> ABOUT THIS TASK:
Scan the entries below. List each line with "Preparatoria".

(RECORDS PROVIDED Opens)

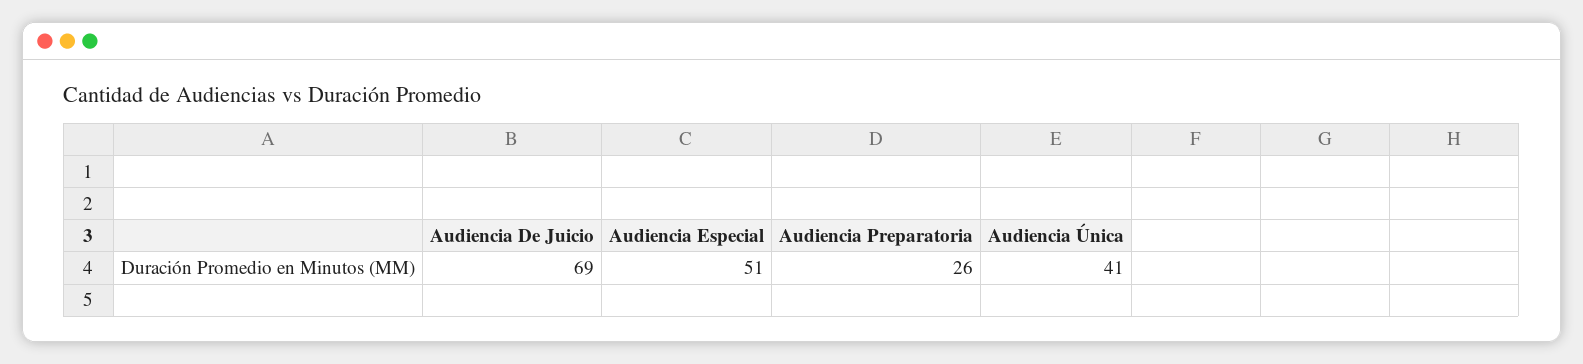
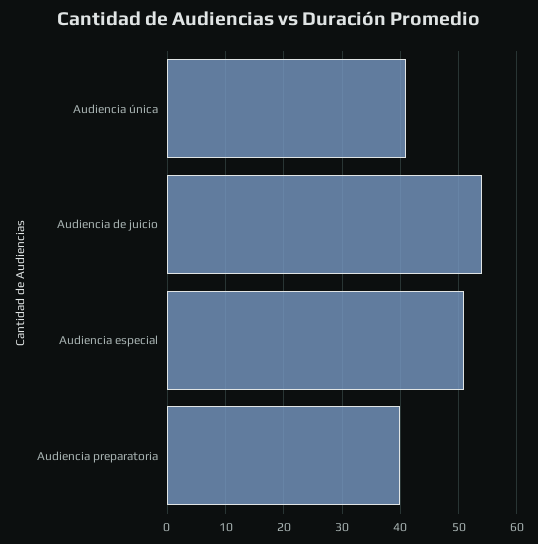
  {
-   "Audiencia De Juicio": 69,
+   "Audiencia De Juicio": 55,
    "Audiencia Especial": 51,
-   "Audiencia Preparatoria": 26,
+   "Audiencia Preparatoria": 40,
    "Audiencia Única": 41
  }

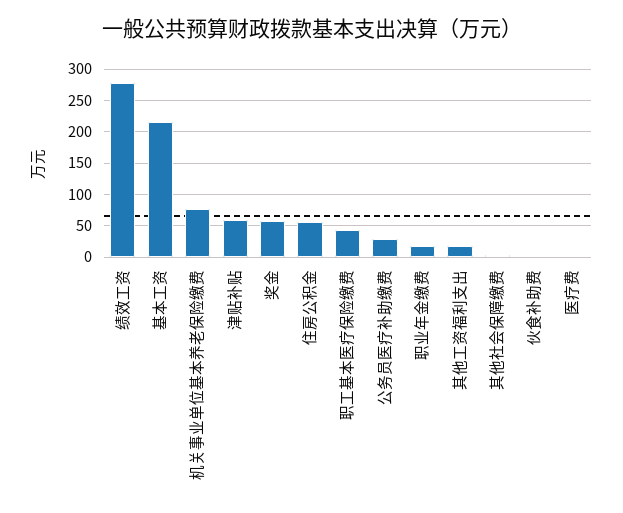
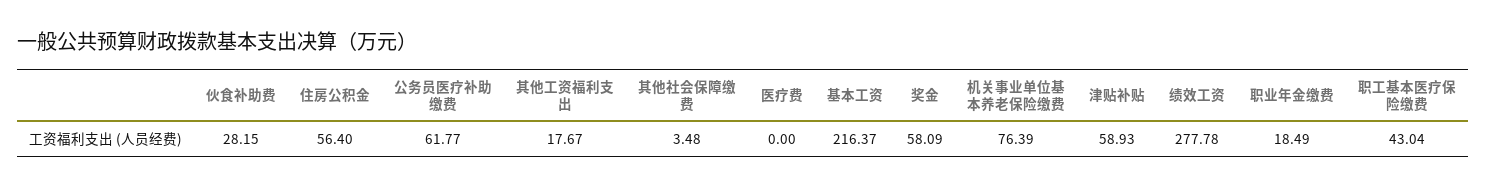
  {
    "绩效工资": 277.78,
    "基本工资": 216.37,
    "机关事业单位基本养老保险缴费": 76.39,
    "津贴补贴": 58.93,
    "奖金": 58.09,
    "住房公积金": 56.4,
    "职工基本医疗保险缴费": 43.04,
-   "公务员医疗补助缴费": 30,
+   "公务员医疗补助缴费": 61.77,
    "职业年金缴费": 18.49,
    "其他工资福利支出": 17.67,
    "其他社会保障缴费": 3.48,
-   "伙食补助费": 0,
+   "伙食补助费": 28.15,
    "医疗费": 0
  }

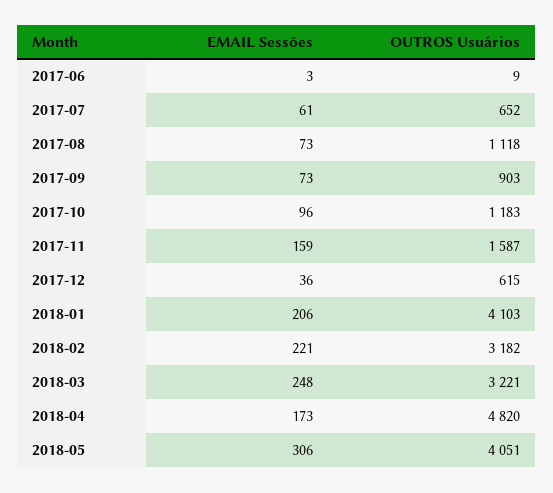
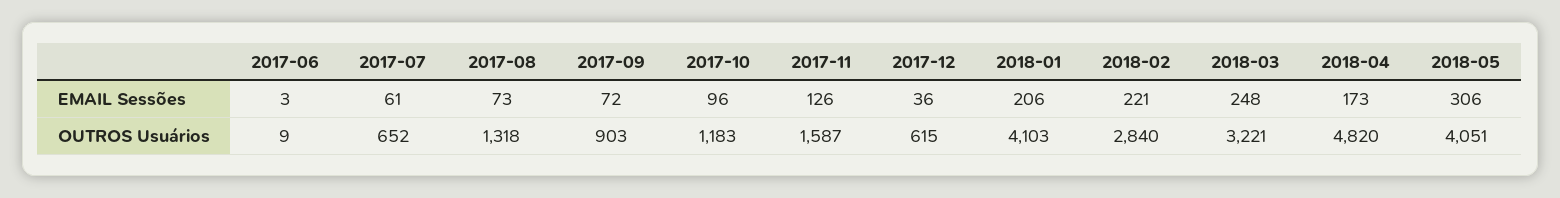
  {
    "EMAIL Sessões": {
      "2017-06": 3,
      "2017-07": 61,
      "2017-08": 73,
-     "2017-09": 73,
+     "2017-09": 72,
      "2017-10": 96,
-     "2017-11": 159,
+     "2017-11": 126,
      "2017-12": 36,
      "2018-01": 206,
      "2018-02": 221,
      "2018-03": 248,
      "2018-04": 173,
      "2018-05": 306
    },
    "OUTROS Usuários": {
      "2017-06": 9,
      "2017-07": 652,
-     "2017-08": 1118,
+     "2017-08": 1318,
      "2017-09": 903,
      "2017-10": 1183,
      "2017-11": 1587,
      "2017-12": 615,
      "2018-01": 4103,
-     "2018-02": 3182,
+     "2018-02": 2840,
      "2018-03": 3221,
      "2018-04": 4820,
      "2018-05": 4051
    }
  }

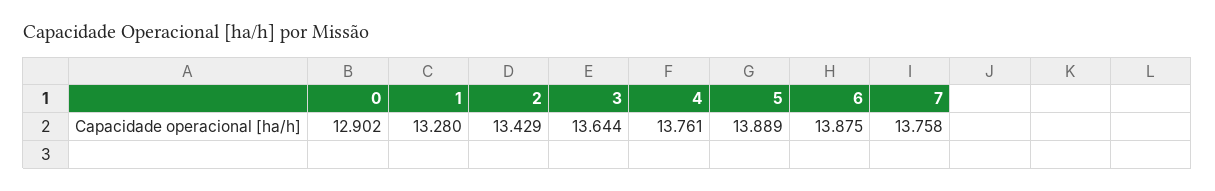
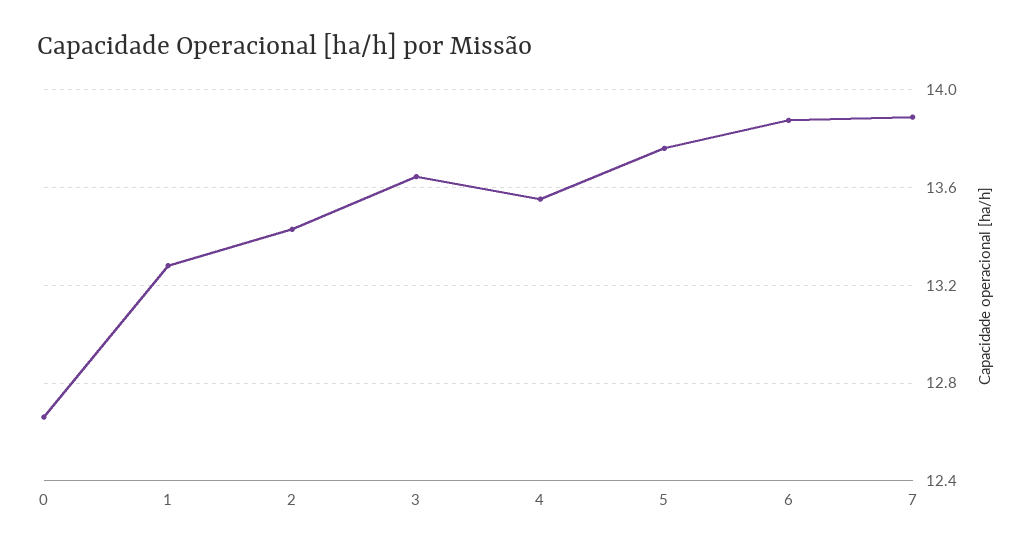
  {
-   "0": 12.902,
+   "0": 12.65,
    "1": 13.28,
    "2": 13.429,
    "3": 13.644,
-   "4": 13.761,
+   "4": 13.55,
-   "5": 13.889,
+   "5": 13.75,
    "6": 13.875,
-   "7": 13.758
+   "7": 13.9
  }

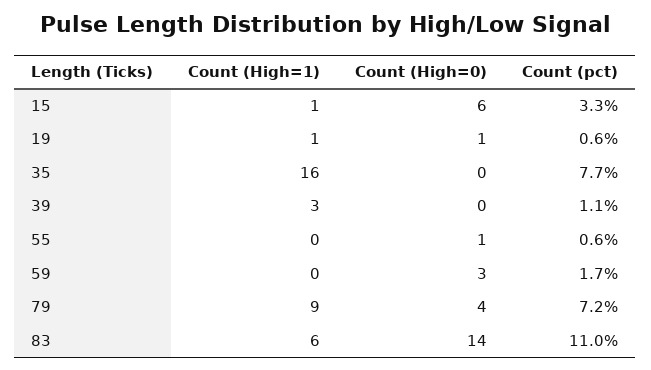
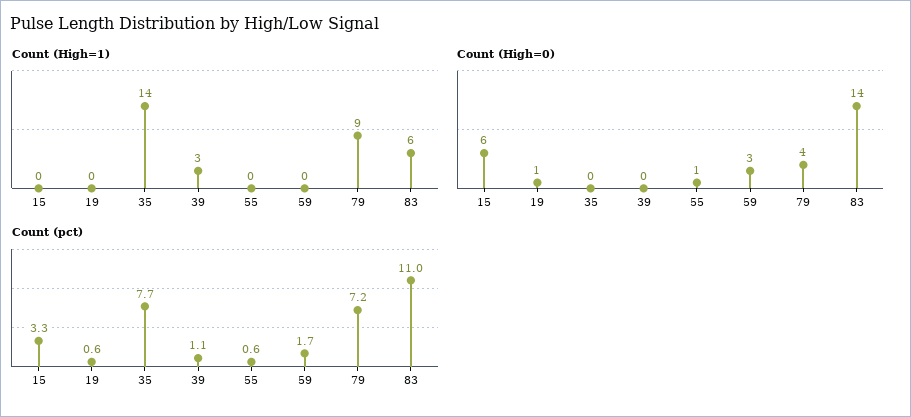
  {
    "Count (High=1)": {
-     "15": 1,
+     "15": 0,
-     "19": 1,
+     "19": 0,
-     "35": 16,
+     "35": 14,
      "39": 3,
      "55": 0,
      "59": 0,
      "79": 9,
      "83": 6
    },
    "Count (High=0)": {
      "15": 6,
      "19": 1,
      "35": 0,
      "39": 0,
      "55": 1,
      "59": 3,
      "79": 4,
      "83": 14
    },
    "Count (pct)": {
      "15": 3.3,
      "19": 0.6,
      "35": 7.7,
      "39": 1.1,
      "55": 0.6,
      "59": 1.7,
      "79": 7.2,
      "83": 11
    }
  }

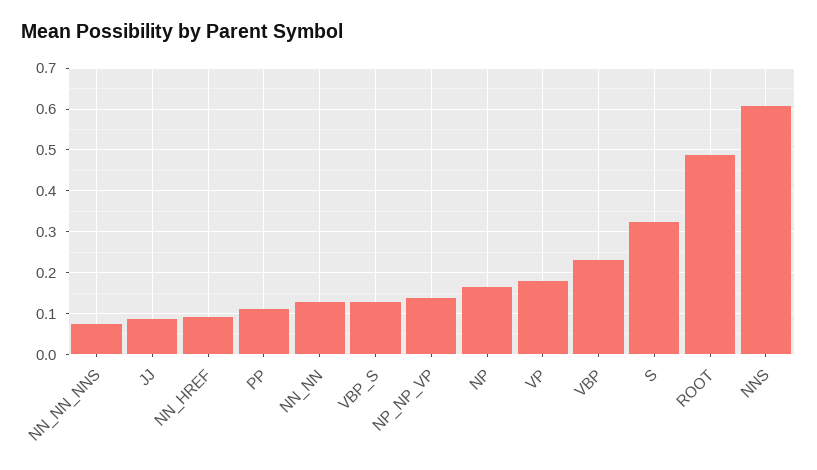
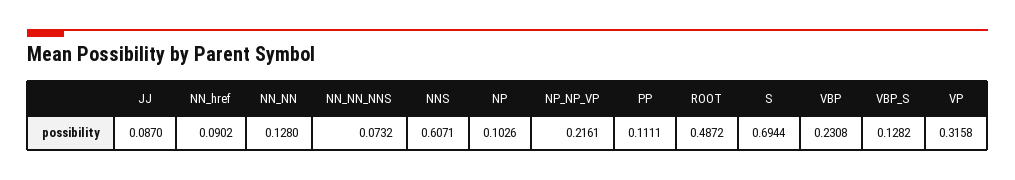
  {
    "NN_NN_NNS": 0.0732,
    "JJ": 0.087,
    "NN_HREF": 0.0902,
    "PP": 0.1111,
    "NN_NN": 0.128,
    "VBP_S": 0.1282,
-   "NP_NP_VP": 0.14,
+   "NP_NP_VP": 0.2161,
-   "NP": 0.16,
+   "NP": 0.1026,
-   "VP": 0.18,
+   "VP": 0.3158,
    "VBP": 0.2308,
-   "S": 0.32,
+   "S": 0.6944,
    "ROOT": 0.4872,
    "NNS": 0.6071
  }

(RECORDS PROVIDED Closes)

> REPLY:
-   "Audiencia Preparatoria": 26,
+   "Audiencia Preparatoria": 40,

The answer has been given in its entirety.